I have a confession.
As a kid, I was a pretty unrepentant eavesdropper. I was basically the only kid in a household of adults, and nobody ever told me anything, so I’d “go to bed” when I was told and listen. It went pretty well with not being able to fall asleep in the early evening— a problem I have to this day.
So let me just admit up front, before I start complaining, that I get it.
Over the last few years, though, I’ve noticed this trend that troubles me. This afternoon’s example— “(so and so, with whom I’m not close and have never had a conversation on the topic) tells me you’re (religious denomination). Is that true?”
It’s really not that it’s a state secret, but it’s a little unsettling to hear something about yourself third-hand— especially something personal in the professional world. I keep my personal conversations held at low volume, I keep my cards fairly close to the vest. And yet, I hear all about myself in unexpected ways. This also happened at my last job “(so and so, with whom I’m not close and have never had a conversation on the topic) tells me you went to yoga with Other Unnamed Coworker, today. How was your class?”
My desire for privacy and propensity for paranoia is pretty well-established, but does it not make anyone else uncomfortable to be approached this way? I appreciate that the person is showing an interest in something that interests me, but it’s unsettling: “Other person and I were talking about you and here’s what I know that you didn’t tell me (or for that matter, her)…”
This may be my old-fashioned sensibilities, but I’d so prefer to be approached by someone who feigned a little more in the way of polite ignorance.”Doing anything fun this weekend?” “Did I hear that you were a lunchtime yogi?” Something that let me keep the illusion that casual, one-on-one conversations were not held over some sort of amplifying device.

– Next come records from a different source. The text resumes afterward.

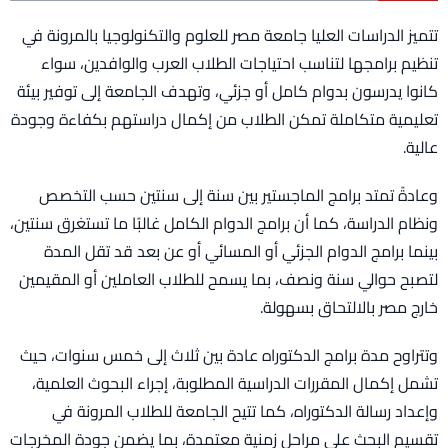
تتميز الدراسات العليا جامعة مصر للعلوم والتكنولوجيا بالمرونة في
تنظيم برامجها لتناسب احتياجات الطلاب العرب والوافدين، سواء
كانوا يدرسون بدوام كامل أو جزئي، وتهدف الجامعة إلى توفير بيئة
تعليمية متكاملة تمكن الطلاب من إكمال دراستهم بكفاءة وجودة
عالية.
وعادةً تمتد برامج الماجستير بين سنة إلى سنتين حسب التخصص
ونظام الدراسة، كما أن برامج الدوام الكامل غالبًا ما تستغرق سنتين،
بينما برامج الدوام الجزئي أو المسائي أو عن بعد قد تقل المدة
لتصبح حوالي سنة ونصف، بما يسمح للطلاب العاملين أو المقيمين
خارج مصر بالالتحاق بسهولة.
وتتراوح مدة برامج الدكتوراه عادة بين ثلاث إلى خمس سنوات، حيث
تشمل إكمال المقررات الدراسية المطلوبة، إجراء البحوث العلمية،
وإعداد رسالة الدكتوراه، كما تتيح الجامعة للطلاب المرونة في
تقسيم البحث على مراحل زمنية معتمدة، بما يضمن جودة المخرجات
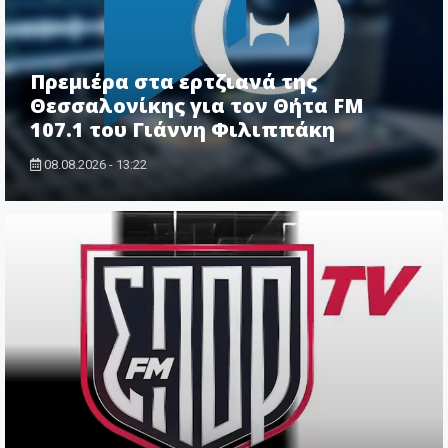
Πρεμιέρα στα ερτζιανά της
Θεσσαλονίκης για τον Θήτα FM
107.1 του Γιάννη Φιλιππάκη
08.08.2026 - 13:22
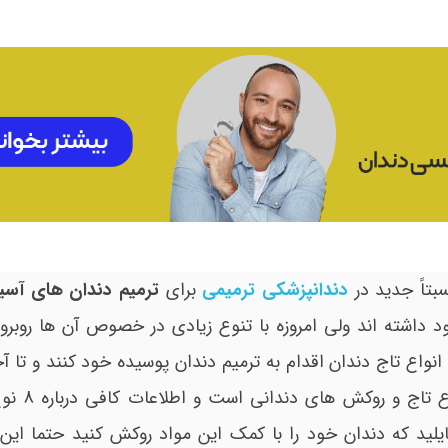
بتاً جدید در
دندانپزشکی ترمیمی
برای
ترمیم دندان های آس
د داشته اند ولی امروزه با تنوع زیادی در خصوص آن ها روبرو
انواع تاج دندان اقدام به ترمیم دندان پوسیده خود کنند و تا آخ
وجود دندان خود بهره مند شوند. ا
ایلید که دندان خود را با کمک این مواد روکش کنید حتما این م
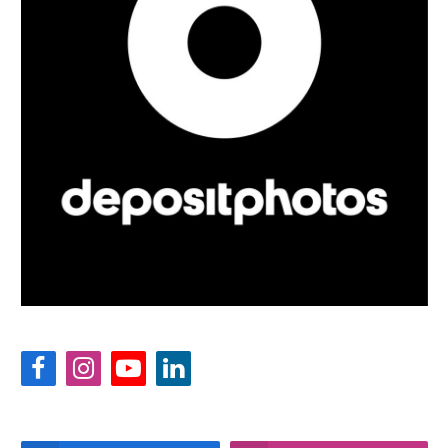
Facebook
Instagram
YouTube
LinkedIn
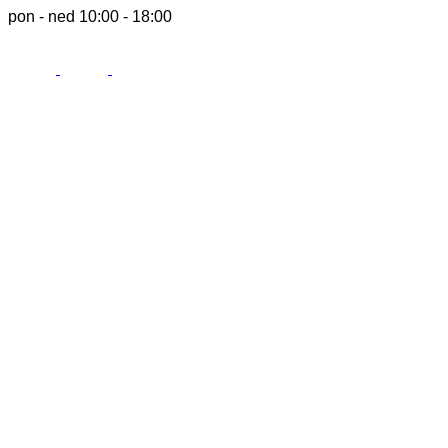
pon - ned 10:00 - 18:00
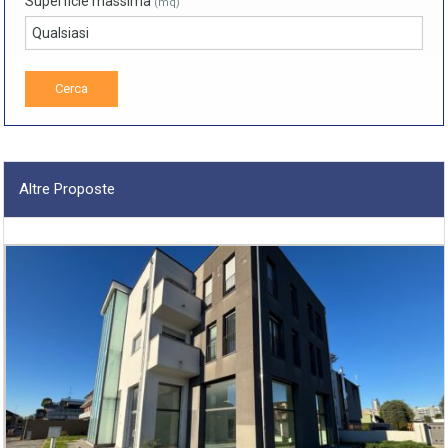
Superficie massima
(mq)
Altre Proposte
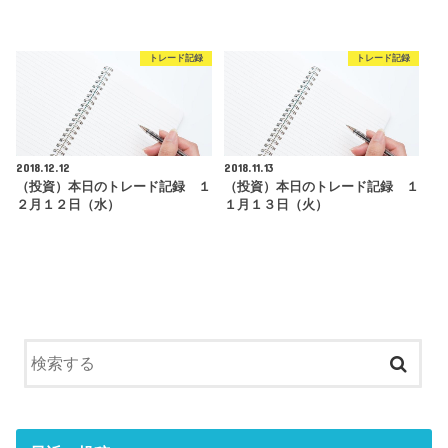
トレード記録
トレード記録
2018.12.12
2018.11.13
（投資）本日のトレード記録 １
（投資）本日のトレード記録 １
２月１２日（水）
１月１３日（火）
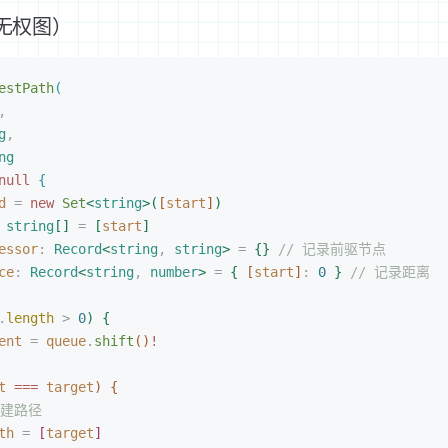
无权图）
estPath
(
,
g
,
ng
null
{
d
 =
 new 
Set
<
string
>
(
[
start
]
)
 
string
[
]
 =
[
start
]
essor
: 
Record
<
string
, 
string
>
 =
{
}
 // 记录前驱节点
ce
: 
Record
<
string
, 
number
>
 =
{
[
start
]
: 
0
}
 // 记录距离
.
length
>
 0
)
{
ent
 =
 queue
.
shift
(
)
!
t
 ===
 target
)
{
构建路径
th
 =
[
target
]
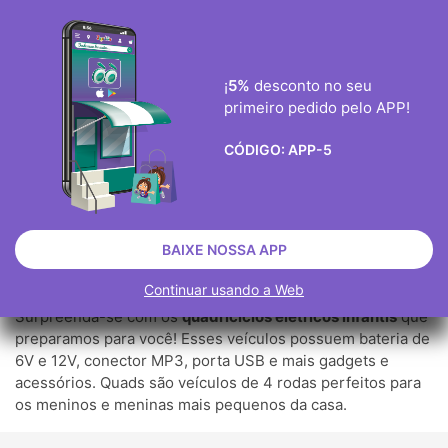
ENVIO GRÀTIS ENCOMENDAS ACIMA DE 40€
0
¡
5%
desconto no seu
primeiro pedido pelo APP!

CÓDIGO:
APP-5
QUADRICICLOS ELÉTRICOS
INFANTIS
VEÍCULOS
VEÍCULOS ELÉTRICOS INFANTIS
BAIXE NOSSA APP
QUADRICICLOS ELÉTRICOS INFANTIS
Continuar usando a Web
Surpreenda-se com os
quadriciclos elétricos infantis
que
preparamos para você! Esses veículos possuem bateria de
6V e 12V, conector MP3, porta USB e mais gadgets e
acessórios. Quads são veículos de 4 rodas perfeitos para
os meninos e meninas mais pequenos da casa.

One of my coworkers recently told me that she’d miss overhearing about my recent adventures in homebuying/moving in the wake of a departure of one of my coworkers. I said “you know, you could stop by and we could talk about it. You’re welcome to flag me down and we can talk, or ask me about it any time…” It was pretty clear that she wasn’t interested in that. It made me feel… something less than human. I’ve been known to be overly sensitive, but because adult me deliberately tries to tune out conversations into which I’m not actively invited, it leaves me at quite a bit of a disadvantage.
A few years ago, a coworker and I had an exchange in my office with the door open that was funny in real life, in the context of our relationship. I read about it on social media 20 minutes later, and my coworker came off as the victim of snark at my hands. I was teasing him, but I wasn’t trying to humiliate him, and when a third party posted about it, I was concerned that it would seem different to him/the world.
I know that we’re in a semi-public space and there are things we can’t help overhearing. And sometimes, we’re interested enough to listen in. But is it really so hard for us to talk to each other, not about each other?